Manusia Bisa Berevolusi seperti Ular

Lazuardhi Utama, Misrohatun Hasanah
·Bacaan 2 menit

VIVA – Sebuah studi baru yang diterbitkan dalam Jurnal Proceedings of the National Academy of Sciences telah menemukan bahwa manusia sama seperti semua mamalia dan reptil lainnya, yaitu memiliki kapasitas biologis untuk mengembangkan ludah berbisa atau memiliki racun.

Meskipun sangat tidak mungkin manusia akan mengeluarkan cairan yang berpotensi mematikan, namun penelitian tersebut mengatakan bahwa kelenjar ludah pada manusia memiliki hubungan dengan kelenjar racun pada hewan reptil seperti ular kobra.

Baca: Ular Derik Kena Mutasi, Hasilnya Bikin Terkejut

Hal ini mengarah pada teori bahwa dengan kondisi yang tepat, hewan seperti tikus mungkin bisa berevolusi menjadi berbisa, menurut situs Mashable, Sabtu, 3 April 2021.

Studi tersebut dilakukan oleh para ilmuwan dari Okinawa Institute of Science and Technology Graduate University (OIST) dan Australian National University. Mereka melibatkan studi gen tertentu yang terkait dengan kelenjar air liur dan kelenjar racun.

Kelenjar racun yang dipelajari berasal dari ular Habu. Tim mengidentifikasi lebih dari tiga ribu gen. Mereka menemukan sejumlah besar protein yang disebut kallikreins sebagai mekanisme perlindungan setiap kali sel menjadi stres.
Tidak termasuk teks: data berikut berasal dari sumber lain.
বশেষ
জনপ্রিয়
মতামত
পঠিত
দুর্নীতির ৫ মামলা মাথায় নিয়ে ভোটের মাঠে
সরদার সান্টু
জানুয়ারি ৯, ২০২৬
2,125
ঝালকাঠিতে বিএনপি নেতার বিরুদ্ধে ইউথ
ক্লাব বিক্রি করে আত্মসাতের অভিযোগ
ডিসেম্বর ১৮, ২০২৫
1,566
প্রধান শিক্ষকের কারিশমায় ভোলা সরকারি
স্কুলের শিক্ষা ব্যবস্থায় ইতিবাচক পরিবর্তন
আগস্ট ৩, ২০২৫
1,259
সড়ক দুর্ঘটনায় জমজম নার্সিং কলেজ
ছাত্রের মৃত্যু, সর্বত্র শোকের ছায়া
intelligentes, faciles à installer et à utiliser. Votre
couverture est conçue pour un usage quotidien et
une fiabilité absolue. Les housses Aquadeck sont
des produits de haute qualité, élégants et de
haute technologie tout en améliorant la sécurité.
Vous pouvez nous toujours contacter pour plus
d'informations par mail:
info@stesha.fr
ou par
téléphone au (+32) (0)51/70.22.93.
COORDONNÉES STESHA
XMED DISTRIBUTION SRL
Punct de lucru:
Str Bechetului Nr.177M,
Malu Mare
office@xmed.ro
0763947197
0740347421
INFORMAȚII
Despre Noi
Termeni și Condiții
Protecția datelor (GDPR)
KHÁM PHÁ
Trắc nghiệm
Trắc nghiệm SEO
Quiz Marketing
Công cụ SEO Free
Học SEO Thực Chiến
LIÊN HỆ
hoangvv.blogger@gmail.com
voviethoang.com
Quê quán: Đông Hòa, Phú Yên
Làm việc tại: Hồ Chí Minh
Tim kemudian membandingkan gen ini dengan gen serupa lainnya yang ditemukan pada berbagai mamalia termasuk manusia, simpanse, dan anjing. Ilmuwan menemukan bahwa gen dari jaringan mamalia bertindak serupa dengan yang ditemukan di kelenjar racun ular.
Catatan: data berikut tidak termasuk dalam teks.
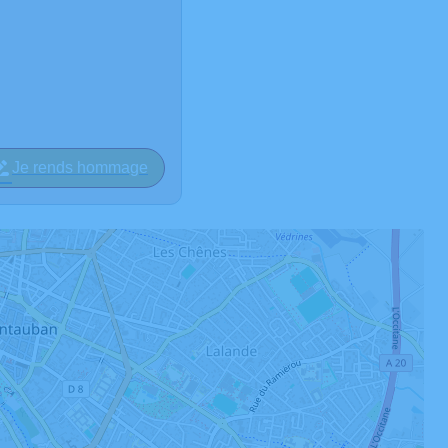
Je rends hommage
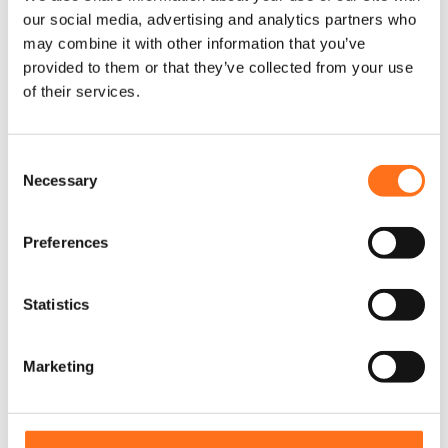
d
our social media, advertising and analytics partners who
u
may combine it with other information that you’ve
k
Osram
provided to them or that they’ve collected from your use
t
of their services.
w
e
i
s
C
t
Necessary
o
m
n
e
s
h
Preferences
e
r
n
e
r
t
Statistics
e
S
V
e
Marketing
a
l
r
e
i
c
a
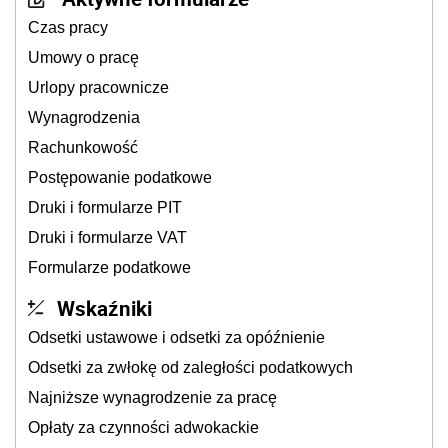
Czas pracy
Umowy o pracę
Urlopy pracownicze
Wynagrodzenia
Rachunkowość
Postępowanie podatkowe
Druki i formularze PIT
Druki i formularze VAT
Formularze podatkowe
Wskaźniki
Odsetki ustawowe i odsetki za opóźnienie
Odsetki za zwłokę od zaległości podatkowych
Najniższe wynagrodzenie za pracę
Opłaty za czynności adwokackie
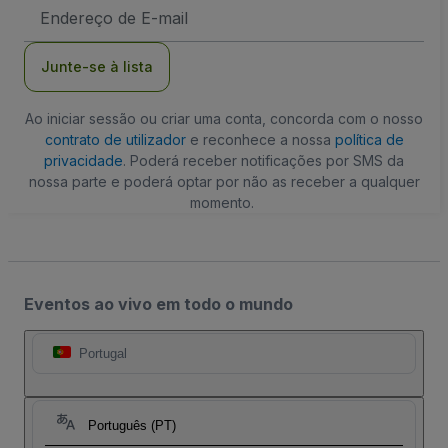
Endereço
de
Email
Junte-se à lista
Ao iniciar sessão ou criar uma conta, concorda com o nosso
contrato de utilizador
e reconhece a nossa
política de
privacidade
. Poderá receber notificações por SMS da
nossa parte e poderá optar por não as receber a qualquer
momento.
Eventos ao vivo em todo o mundo
Portugal
Português (PT)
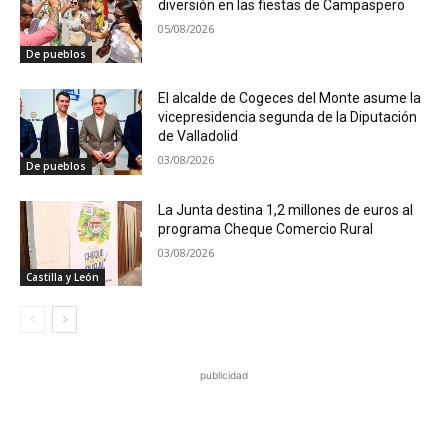
diversión en las fiestas de Campaspero
05/08/2026
De pueblos
El alcalde de Cogeces del Monte asume la
vicepresidencia segunda de la Diputación
de Valladolid
03/08/2026
De pueblos
La Junta destina 1,2 millones de euros al
programa Cheque Comercio Rural
03/08/2026
Castilla y León
publicidad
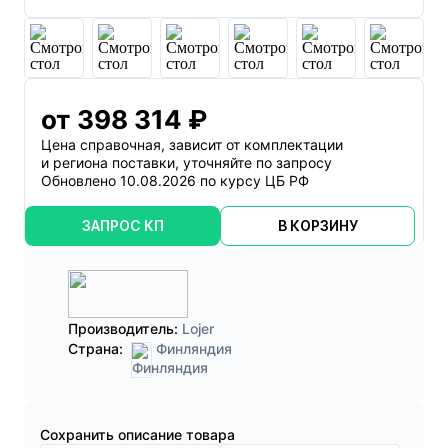
от 398 314 ₽
Цена справочная, зависит от комплектации
и региона поставки, уточняйте по запросу
Обновлено 10.08.2026 по курсу ЦБ РФ
ЗАПРОС КП
В КОРЗИНУ
Производитель:
Lojer
Страна:
Финляндия
Cохранить описание товара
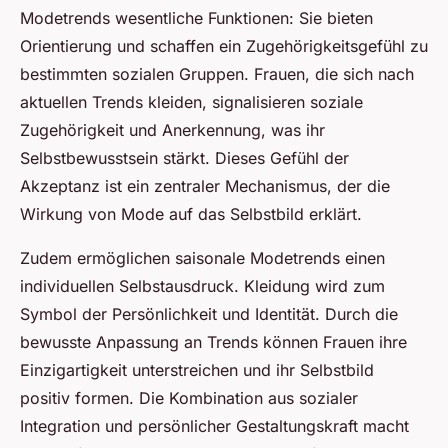
Modetrends wesentliche Funktionen: Sie bieten
Orientierung und schaffen ein Zugehörigkeitsgefühl zu
bestimmten sozialen Gruppen. Frauen, die sich nach
aktuellen Trends kleiden, signalisieren soziale
Zugehörigkeit und Anerkennung, was ihr
Selbstbewusstsein stärkt. Dieses Gefühl der
Akzeptanz ist ein zentraler Mechanismus, der die
Wirkung von Mode auf das Selbstbild erklärt.
Zudem ermöglichen saisonale Modetrends einen
individuellen Selbstausdruck. Kleidung wird zum
Symbol der Persönlichkeit und Identität. Durch die
bewusste Anpassung an Trends können Frauen ihre
Einzigartigkeit unterstreichen und ihr Selbstbild
positiv formen. Die Kombination aus sozialer
Integration und persönlicher Gestaltungskraft macht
"Ini adalah bukti nyata pertama bahwa teori kelenjar racun berevolusi dari kelenjar ludah awal. Temuan tersebut juga mengkonfirmasi sesuatu yang secara intuitif diyakini oleh para ilmuwan lain sebagai kebenaran," demikian keterangan resmi bersama ilmuwan dari Jepang dan Australia.
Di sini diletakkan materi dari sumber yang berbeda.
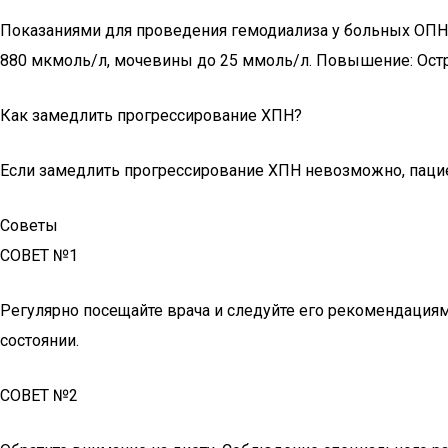
Показаниями для проведения гемодиализа у больных ОПН
880 мкмоль/л, мочевины до 25 ммоль/л. Повышение: Остра
Как замедлить прогрессирование ХПН?
Если замедлить прогрессирование ХПН невозможно, паци
Советы
СОВЕТ №1
Регулярно посещайте врача и следуйте его рекомендация
состоянии.
СОВЕТ №2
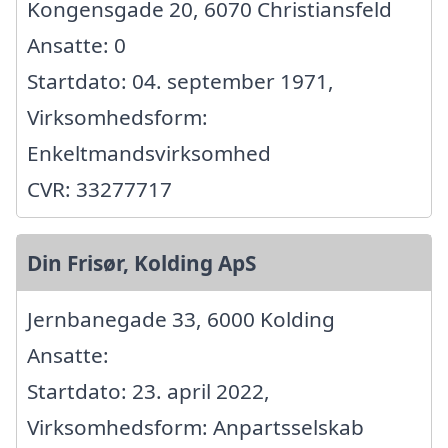
Kongensgade 20, 6070 Christiansfeld
Ansatte: 0
Startdato: 04. september 1971,
Virksomhedsform:
Enkeltmandsvirksomhed
CVR: 33277717
Din Frisør, Kolding ApS
Jernbanegade 33, 6000 Kolding
Ansatte:
Startdato: 23. april 2022,
Virksomhedsform: Anpartsselskab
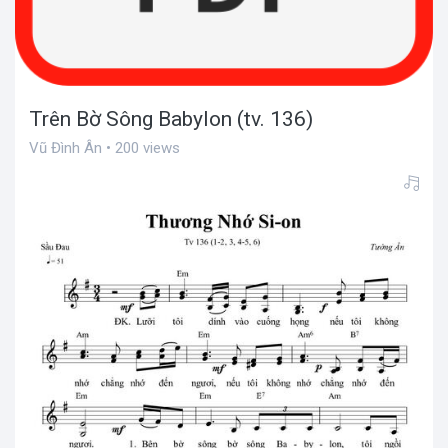
Trên Bờ Sông Babylon (tv. 136)
Vũ Đình Ân • 200 views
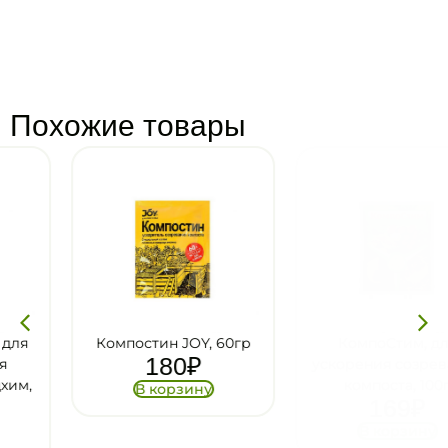
Похожие товары
Компостин JOY, 60гр
КомпоСтим, для
180
₽
ускорения созревания
компоста, 100г
В корзину
169
₽
В корзину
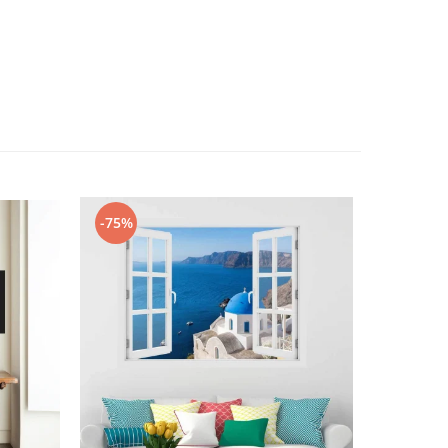
-75%
-30%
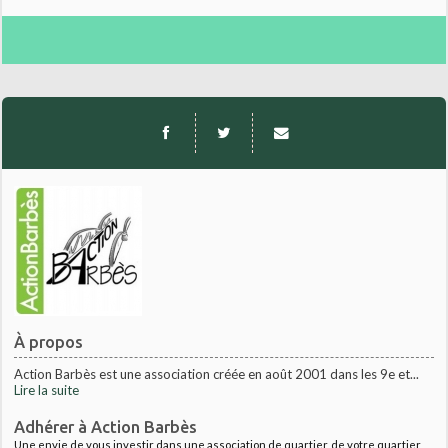
À propos
Action Barbès est une association créée en août 2001 dans les 9e et...
Lire la suite
Adhérer à Action Barbès
Une envie de vous investir dans une association de quartier, de votre quartier,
Saat ular merasa berada di dalam situasi yang berbahaya, hewan reptil itu memasukkan banyak racun yang berbeda dan meningkatkan jumlah gen yang terlibat dalam produksi racun. Mamalia seperti tikus menghasilkan bisa yang lebih sederhana yang memiliki kemiripan tinggi dengan air liur.

Ilmuwan Agneesh Barua juga mereferensikan eksperimen dari 1980-an, di mana tikus jantan ditemukan menghasilkan senyawa dalam air liurnya yang ketika disuntikkan ke tikus terbukti mengandung racun.

“Jika dalam kondisi ekologi tertentu, tikus yang menghasilkan lebih banyak protein beracun dalam air liurnya memiliki keberhasilan reproduksi yang lebih baik, maka dalam beberapa ribu tahun kita mungkin bertemu dengan tikus berbisa,” ungkapnya.

Manusia juga dapat berevolusi memiliki kelenjar yang berbisa. Tapi itu semua tergantung pada keadaan ekologis yang tepat, seperti bagaimana kebutuhan untuk menaklukkan mangsa yang menyebabkan banyak spesies ular secara genetik mengembangkan kelenjar racun.